When to run CHECKDB as soon as possible?

CHECKDB should be run as soon as possible when storage problems came up. We had a customer a few days back where the SAN device literally crashed. They ran CHECKDB immediately after the SAN was up again and indeed detected issue in the table GLPCA where several pages were physically damaged. Other cases when CHECKDB should be run are cases where you see read and write errors reported in the Windows Event Viewer. Other triggers to run CHECKDB could be severe breaks and issues in the FC or iSCSI cabling or hardware.

 

More luxurious ways of performing CHECKDB

Some of our customers from the beginning opted for not running CHECKDB against the production system. Instead those customers perform a restore exercise every week or month against an older set of server hardware and storage. After the restore is finished they use that database to run CHECKDB against. Some of those customers use this system for the remaining time then as ‘destructive testing’ system. Or they use it to have SAP support looking at issues which they have in production, but which are not reproducible with the older dataset in the test system.

Some of our customers are using Database Mirroring. The mirror would give those customers the possibility to create a database snapshot on the mirror and run CHECKDB against the mirror. This is a fine thing and tells whether the mirror database is fine or not. However it doesn’t give any indication on physical consistency of the principal database. Since SQL Server Database Mirroring only ships the change records to the mirror, eventual damages done to pages on the principal are not transferred to the mirror. This can be very different to Storage Replication where a category of damages could be transferred to the secondary data mirror.

Additionally SQL Server 2008 introduced automatic repair of damaged pages under the condition that synchronous database mirroring is used

 

Backup Verification

Another related issue to the topic is verifying backups not only when performing them (like with checksum), but when they are on the backup media. The only way to check whether a backup is restorable end-to-end is to restore it.
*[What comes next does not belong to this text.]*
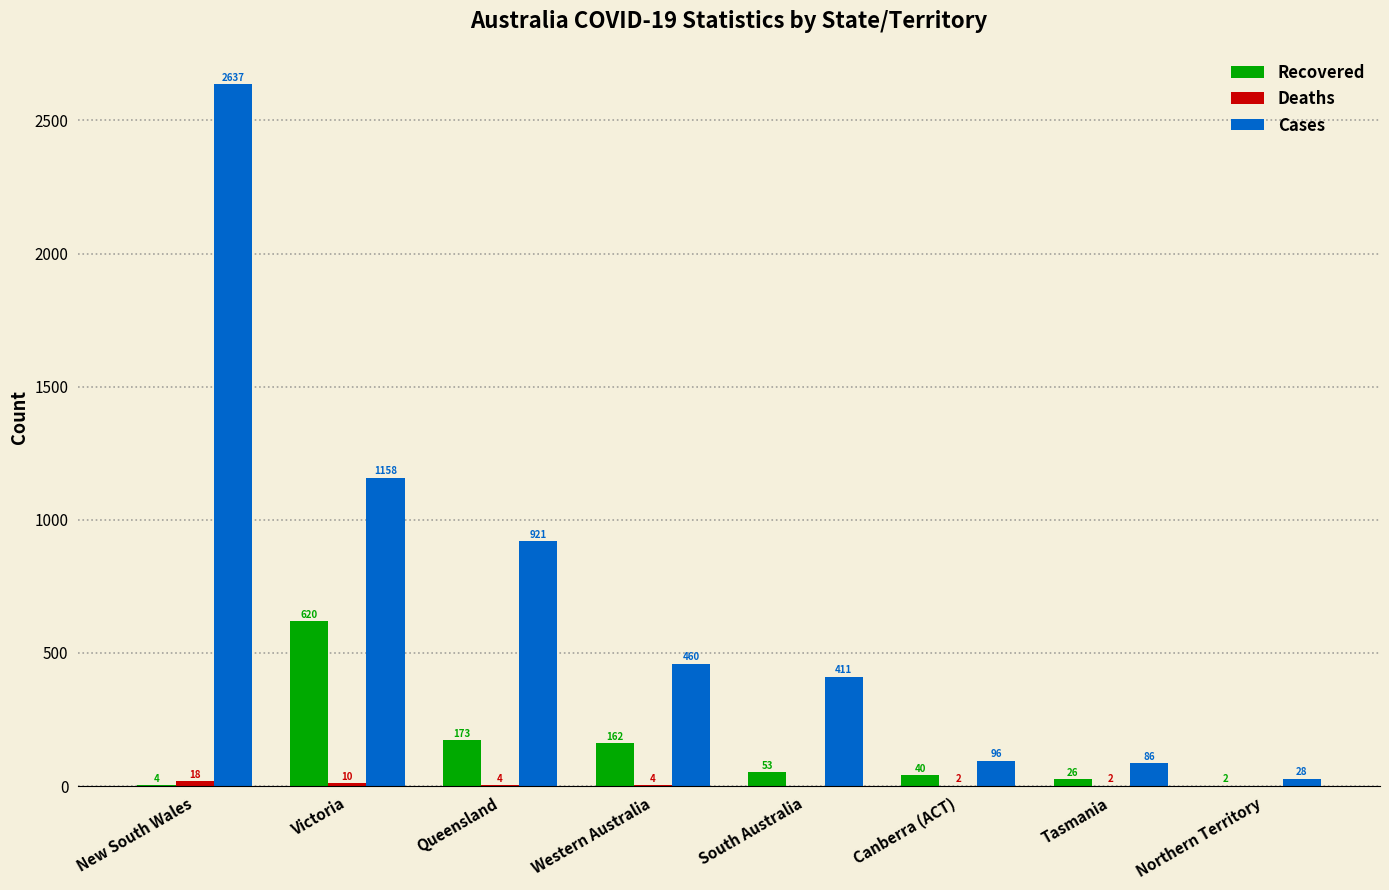

Which series has the largest total across all categories?

Cases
In SQL Server we can perform a ‘restore verifyonly’ which tells us as much as the data on the backup media does fulfill the requirements in terms of formats. Restore verifyonly performs the same steps as a normal restore, except copying the bits and bytes of the restore to disk. Means fundamental functionalities around a backup device being readable, the device hardware being able to function is tested. As of the quality what is on the backup device format of extents and pages are checked as well. If ‘backup with checksum’ or backup compression was used, two different checks on checksums are executed as well. First check is the checksum on the backup stream. Second check is as during the backup to check the checksum on each page and compare it with the entry in the page header section. So this ‘restore with verifyonly’ option gives already pretty good indications whether a backup is restorable. But the ultimate test for restore is to execute a real restore. Not only that a real restore can give the staff some exercise or familiarity with the processes around a restore, it also gives some indication of timing and other things to take care of when restoring. What to do with the restored database? As I mentioned earlier, it could be used for running complete CHECKDB on it or perform exercises one wouldn’t even dare to do in a development or test system.